I get up and go to work everyday – regardless of what’s happening. I will make sure there is always a roof over our family’s head and food on the table. I am the provider, and I take pride in the role. That doesn’t mean I don’t struggle with the weight of the title.

I have high expectations of myself and those closest to me. Everytime I hear about a new country my wife wishes she could visit, or new venture she wants to participate in, I want to give it to her. Everytime she’s angry at a world she feels has wronged her, I am the immovable concrete pillar of emotional stability she can always lean on. I like being her emotional pillar.

I am working to give her the world.

However, there are many nights I ask myself who will I talk to on the nights I feel I’m not living up to my role? On most nights of my life I would rather go to sleep in silence, but there are also many nights I wish I could share the load some. It seems unfair. Unfair to her. She has her own stuff to worry about – her own burdens.

I take out my inevitable frustrations and short temper out in different ways. Sudden raised voice, a passive aggressive reply, nervous sexual tension. None of it healthy if left unchecked. I’m calm – until I’m not.

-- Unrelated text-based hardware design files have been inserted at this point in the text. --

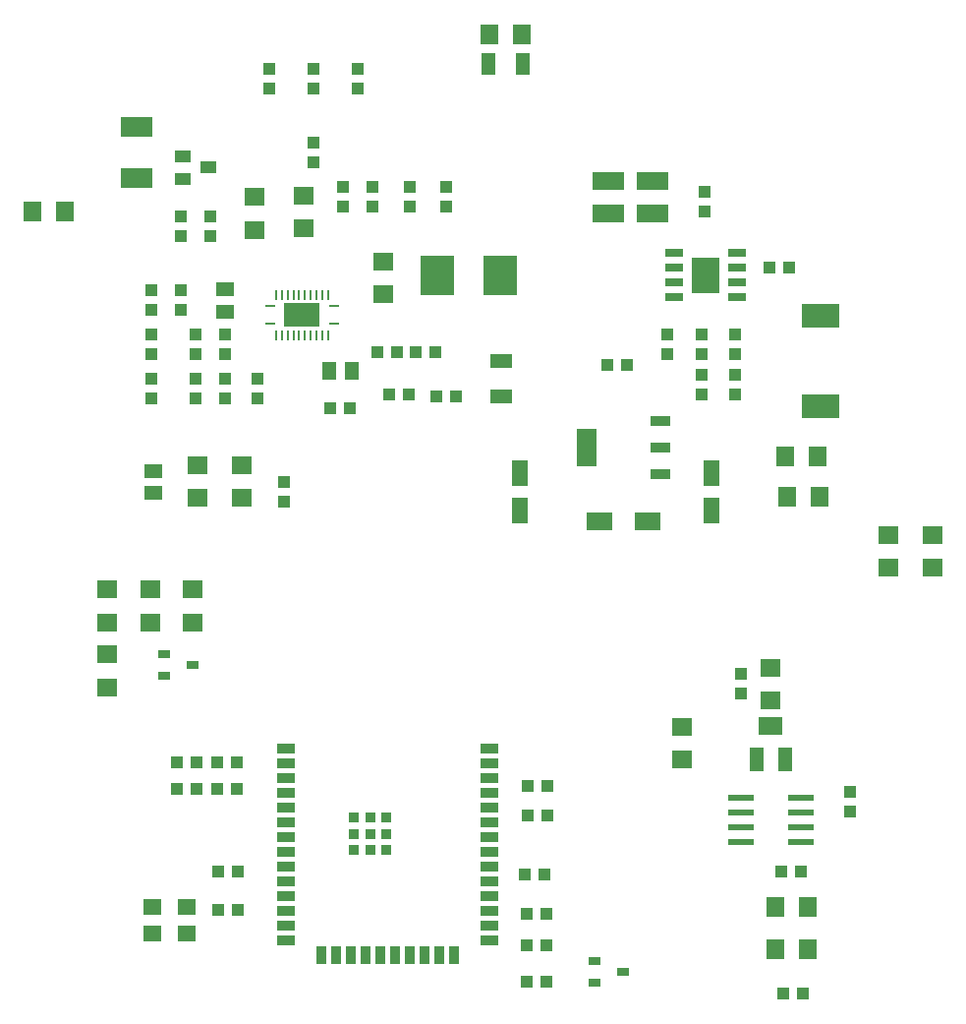
<source format=gbr>
G04 EAGLE Gerber RS-274X export*
G75*
%MOMM*%
%FSLAX34Y34*%
%LPD*%
%INSolderpaste Top*%
%IPPOS*%
%AMOC8*
5,1,8,0,0,1.08239X$1,22.5*%
G01*
%ADD10R,2.200000X0.600000*%
%ADD11R,1.500000X0.900000*%
%ADD12R,0.900000X1.500000*%
%ADD13R,0.900000X0.900000*%
%ADD14R,1.000000X1.100000*%
%ADD15R,1.100000X1.000000*%
%ADD16R,0.850000X0.280000*%
%ADD17R,0.280000X0.850000*%
%ADD18R,3.100000X2.050000*%
%ADD19R,2.700000X1.800000*%
%ADD20R,1.803000X1.600000*%
%ADD21R,1.800000X1.600000*%
%ADD22R,1.600000X1.800000*%
%ADD23R,1.400000X1.000000*%
%ADD24R,1.500000X1.300000*%
%ADD25R,2.950000X3.500000*%
%ADD26R,1.300000X1.500000*%
%ADD27R,1.600000X1.803000*%
%ADD28R,1.600000X1.400000*%
%ADD29R,2.700000X1.600000*%
%ADD30R,1.750000X0.950000*%
%ADD31R,1.750000X3.200000*%
%ADD32R,2.200000X1.550000*%
%ADD33R,1.400000X2.200000*%
%ADD34R,1.000000X0.700000*%
%ADD35R,1.850000X1.200000*%
%ADD36R,1.200000X1.850000*%
%ADD37R,1.525000X0.650000*%
%ADD38R,2.400000X3.100000*%
%ADD39R,3.200000X2.000000*%
%ADD40R,1.300000X2.000000*%
%ADD41R,2.000000X1.600000*%


D10*
X634400Y283210D03*
X686400Y283210D03*
X634400Y295910D03*
X634400Y270510D03*
X634400Y257810D03*
X686400Y295910D03*
X686400Y270510D03*
X686400Y257810D03*
D11*
X242700Y338100D03*
X242700Y325400D03*
X242700Y312700D03*
X242700Y300000D03*
X242700Y287300D03*
X242700Y274600D03*
X242700Y261900D03*
X242700Y249200D03*
X242700Y236500D03*
X242700Y223800D03*
X242700Y211100D03*
X242700Y198400D03*
X242700Y185700D03*
X242700Y173000D03*
D12*
X273050Y160500D03*
X285750Y160500D03*
X298450Y160500D03*
X311150Y160500D03*
X323850Y160500D03*
X336550Y160500D03*
X349250Y160500D03*
X361950Y160500D03*
X374650Y160500D03*
X387350Y160500D03*
D11*
X417700Y173000D03*
X417700Y185700D03*
X417700Y198400D03*
X417700Y211100D03*
X417700Y223800D03*
X417700Y236500D03*
X417700Y249200D03*
X417700Y261900D03*
X417700Y274600D03*
X417700Y287300D03*
X417700Y300000D03*
X417700Y312700D03*
X417700Y325400D03*
X417700Y338100D03*
D13*
X315200Y264700D03*
X301200Y264700D03*
X329200Y264700D03*
X301200Y250700D03*
X315200Y250700D03*
X329200Y250700D03*
X329200Y278700D03*
X315200Y278700D03*
X301200Y278700D03*
D14*
X449970Y195580D03*
X466970Y195580D03*
X183270Y303530D03*
X200270Y303530D03*
D15*
X449970Y168910D03*
X466970Y168910D03*
X165980Y303530D03*
X148980Y303530D03*
X183270Y326390D03*
X200270Y326390D03*
X148980Y326390D03*
X165980Y326390D03*
D16*
X283790Y718700D03*
D17*
X279040Y728450D03*
X274040Y728450D03*
X269040Y728450D03*
X264040Y728450D03*
X259040Y728450D03*
X254040Y728450D03*
X249040Y728450D03*
X244040Y728450D03*
X239040Y728450D03*
X234040Y728450D03*
D16*
X229290Y718700D03*
X229290Y703700D03*
D17*
X234040Y693950D03*
X239040Y693950D03*
X244040Y693950D03*
X249040Y693950D03*
X254040Y693950D03*
X259040Y693950D03*
X264040Y693950D03*
X269040Y693950D03*
X274040Y693950D03*
X279040Y693950D03*
D16*
X283790Y703700D03*
D18*
X256540Y711200D03*
D19*
X114300Y828900D03*
X114300Y872900D03*
D20*
X215900Y784610D03*
X215900Y813050D03*
D21*
X257810Y786100D03*
X257810Y814100D03*
D22*
X52100Y800100D03*
X24100Y800100D03*
D23*
X176100Y838200D03*
X154100Y828700D03*
X154100Y847700D03*
D15*
X152400Y778900D03*
X152400Y795900D03*
X177800Y795900D03*
X177800Y778900D03*
X304800Y905900D03*
X304800Y922900D03*
X266700Y842400D03*
X266700Y859400D03*
D14*
X266700Y922900D03*
X266700Y905900D03*
D15*
X228600Y905900D03*
X228600Y922900D03*
D14*
X317500Y804300D03*
X317500Y821300D03*
X292100Y821300D03*
X292100Y804300D03*
D21*
X326390Y756950D03*
X326390Y728950D03*
D15*
X381000Y821300D03*
X381000Y804300D03*
D14*
X372500Y641350D03*
X389500Y641350D03*
D15*
X348860Y642620D03*
X331860Y642620D03*
X281060Y631190D03*
X298060Y631190D03*
D21*
X204470Y581690D03*
X204470Y553690D03*
X166370Y581690D03*
X166370Y553690D03*
D24*
X128270Y577190D03*
X128270Y558190D03*
D25*
X372800Y745490D03*
X427300Y745490D03*
D15*
X371720Y679450D03*
X354720Y679450D03*
D14*
X321700Y679450D03*
X338700Y679450D03*
D22*
X445800Y952500D03*
X417800Y952500D03*
D24*
X190500Y733400D03*
X190500Y714400D03*
D15*
X165100Y677300D03*
X165100Y694300D03*
X190500Y677300D03*
X190500Y694300D03*
X190500Y656200D03*
X190500Y639200D03*
X218440Y639200D03*
X218440Y656200D03*
X165100Y639200D03*
X165100Y656200D03*
D26*
X280060Y662940D03*
X299060Y662940D03*
D14*
X127000Y656200D03*
X127000Y639200D03*
D15*
X127000Y694300D03*
X127000Y677300D03*
X127000Y732400D03*
X127000Y715400D03*
X152400Y715400D03*
X152400Y732400D03*
D14*
X728980Y283600D03*
X728980Y300600D03*
D20*
X162560Y446790D03*
X162560Y475230D03*
D27*
X692400Y201930D03*
X663960Y201930D03*
X663960Y165100D03*
X692400Y165100D03*
D15*
X670950Y127000D03*
X687950Y127000D03*
X686680Y232410D03*
X669680Y232410D03*
D20*
X660400Y407920D03*
X660400Y379480D03*
D14*
X184540Y232410D03*
X201540Y232410D03*
X184540Y199390D03*
X201540Y199390D03*
D28*
X157240Y201930D03*
X127240Y201930D03*
X157240Y179070D03*
X127240Y179070D03*
D14*
X466970Y137160D03*
X449970Y137160D03*
X448700Y229870D03*
X465700Y229870D03*
X451240Y306070D03*
X468240Y306070D03*
X451240Y280670D03*
X468240Y280670D03*
D29*
X520700Y826800D03*
X520700Y798800D03*
D14*
X603250Y800490D03*
X603250Y817490D03*
X536820Y668020D03*
X519820Y668020D03*
D30*
X564900Y573900D03*
X564900Y596900D03*
X564900Y619900D03*
D31*
X501900Y596900D03*
D32*
X553900Y533400D03*
X512900Y533400D03*
D33*
X609600Y574800D03*
X609600Y542800D03*
X444500Y574800D03*
X444500Y542800D03*
D20*
X800100Y522220D03*
X800100Y493780D03*
D34*
X137860Y419710D03*
X137860Y400710D03*
X161860Y410210D03*
X508700Y155550D03*
X508700Y136550D03*
X532700Y146050D03*
D20*
X584200Y357120D03*
X584200Y328680D03*
D15*
X241300Y567300D03*
X241300Y550300D03*
X349250Y821300D03*
X349250Y804300D03*
D35*
X427990Y671590D03*
X427990Y641590D03*
D20*
X88900Y475230D03*
X88900Y446790D03*
X125730Y446790D03*
X125730Y475230D03*
X762000Y493780D03*
X762000Y522220D03*
X88900Y390910D03*
X88900Y419350D03*
D36*
X416800Y927100D03*
X446800Y927100D03*
D37*
X577400Y764540D03*
X577400Y751840D03*
X577400Y739140D03*
X577400Y726440D03*
X631640Y726440D03*
X631640Y739140D03*
X631640Y751840D03*
X631640Y764540D03*
D38*
X604520Y745490D03*
D29*
X558800Y826800D03*
X558800Y798800D03*
D15*
X659520Y751840D03*
X676520Y751840D03*
X629920Y677300D03*
X629920Y694300D03*
X571500Y694300D03*
X571500Y677300D03*
D14*
X600710Y694300D03*
X600710Y677300D03*
X629920Y660010D03*
X629920Y643010D03*
X600710Y660010D03*
X600710Y643010D03*
D22*
X701070Y589280D03*
X673070Y589280D03*
X702340Y554990D03*
X674340Y554990D03*
D39*
X703580Y710830D03*
X703580Y632830D03*
D40*
X647900Y328400D03*
D41*
X660400Y357400D03*
D40*
X672900Y328400D03*
D14*
X635000Y402200D03*
X635000Y385200D03*
M02*

</source>
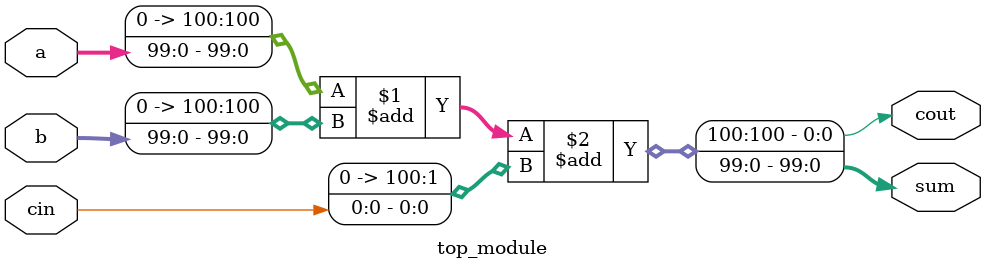
<source format=v>
module top_module( 
    input [99:0] a, b,
    input cin,
    output cout,
    output [99:0] sum );
assign {cout,sum} = {1'b0,a}+{1'b0,b}+{{1'b0},{99{1'b0}},cin};

endmodule


</source>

People love hating on Drake. Too lightskinned. Too Jewish. Too R&B. Too Canadian. Too whatever.

The reason Drake is Drake is because every man has a little Drake in him. Drake has tapped into how a man feels, but rarely admits out loud to anyone outside of his own mother, their mostest bestest friend in the whole wide world, or the person they are currently sleeping with. Drake not only gets away with putting his feelings on blast for the world to ridicule as it sees fit, he gets paid MILLIONS to put his feelings on blast for the world to ridicule. Drake is easy to hate.

Drake’s genius comes from knowing more things connect humans than there are things that separate us. Desire, hurt, loneliness, pressure to meet expectations, sex, trust, family issues, and the motivation to stunt just a little on the people who have never believed in you – at some level we all know what this feels like.

Every man has a little bit of Drake inside of him. Just like almost every person has a percentage of 2 Chainz in them.

Regretfully, I jam Drake on too many evenings I should be having a conversation with my wife. She chooses social media as her convenient distraction.

We’re changing that by being intentional about how we treat one another, and openly honest about what we’re really thinking. Sometimes “goodnight” really means “you’re lucky I love you.”

You have to admit your truth out loud to grow.

Marvin’s Room still jams.

 BMWK, What do you have in common with Drake?